Table 2: Evolution of Overseas Sales Contribution
| Period | Overseas Sales Proportion | Key Markets | Strategic Focus |
|---|---|---|---|
| FY 2024 | 24% | Emerging presence in India/Turkey | Initial market entry, building relationships |
| 1Q-3Q 2025 | 51% | India, Turkey, Europe | Scale-up, market leadership, localized production |
Source: Company Reports, Minsheng Securities Institute
The shift to a majority-overseas revenue base fundamentally alters Junda’s risk profile. It reduces dependence on the hyper-competitive Chinese domestic market and exposes the company to diverse demand drivers. Furthermore, overseas markets typically exhibit less price volatility and higher willingness to pay for premium efficiency, which should support margin stabilization and expansion in the coming quarters.
3. Technological Moat: Leading N-Type TOPCon and Next-Gen R&D
In the PV industry, technological leadership is the primary determinant of long-term competitiveness. Junda Shares has consistently demonstrated its ability to lead in process innovation and product efficiency, maintaining its status as a specialized battery cell leader.

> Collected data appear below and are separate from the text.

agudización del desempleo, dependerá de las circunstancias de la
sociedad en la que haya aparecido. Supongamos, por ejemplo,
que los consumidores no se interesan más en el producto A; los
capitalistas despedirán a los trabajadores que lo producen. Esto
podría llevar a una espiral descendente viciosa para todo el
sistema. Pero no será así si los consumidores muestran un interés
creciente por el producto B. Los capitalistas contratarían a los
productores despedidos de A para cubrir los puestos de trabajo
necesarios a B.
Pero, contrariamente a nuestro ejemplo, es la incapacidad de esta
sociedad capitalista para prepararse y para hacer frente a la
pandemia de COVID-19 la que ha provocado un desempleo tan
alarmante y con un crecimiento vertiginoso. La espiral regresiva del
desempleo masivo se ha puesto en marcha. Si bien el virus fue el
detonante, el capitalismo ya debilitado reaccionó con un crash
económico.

N-Type TOPCon Optimization:
* Continuous Iteration: The company continues to invest heavily in the optimization of N-type TOPCon (Tunnel Oxide Passivated Contact) technology, which is currently the mainstream high-efficiency solution. Junda’s focus is on enhancing yield rates, reducing non-silicon costs, and improving cell consistency.
* Advanced Process Integration: Junda is actively researching and introducing advanced manufacturing techniques such as Laser Edge Passivation (LEP) and Multi-Slicing technologies.
* Laser Edge Passivation: This technique improves the passivation quality of the cell edges, reducing recombination losses and boosting open-circuit voltage (Voc), thereby enhancing overall conversion efficiency.
* Multi-Slicing: This approach allows for thinner wafers and reduced silicon consumption, directly lowering material costs without compromising mechanical strength or electrical performance.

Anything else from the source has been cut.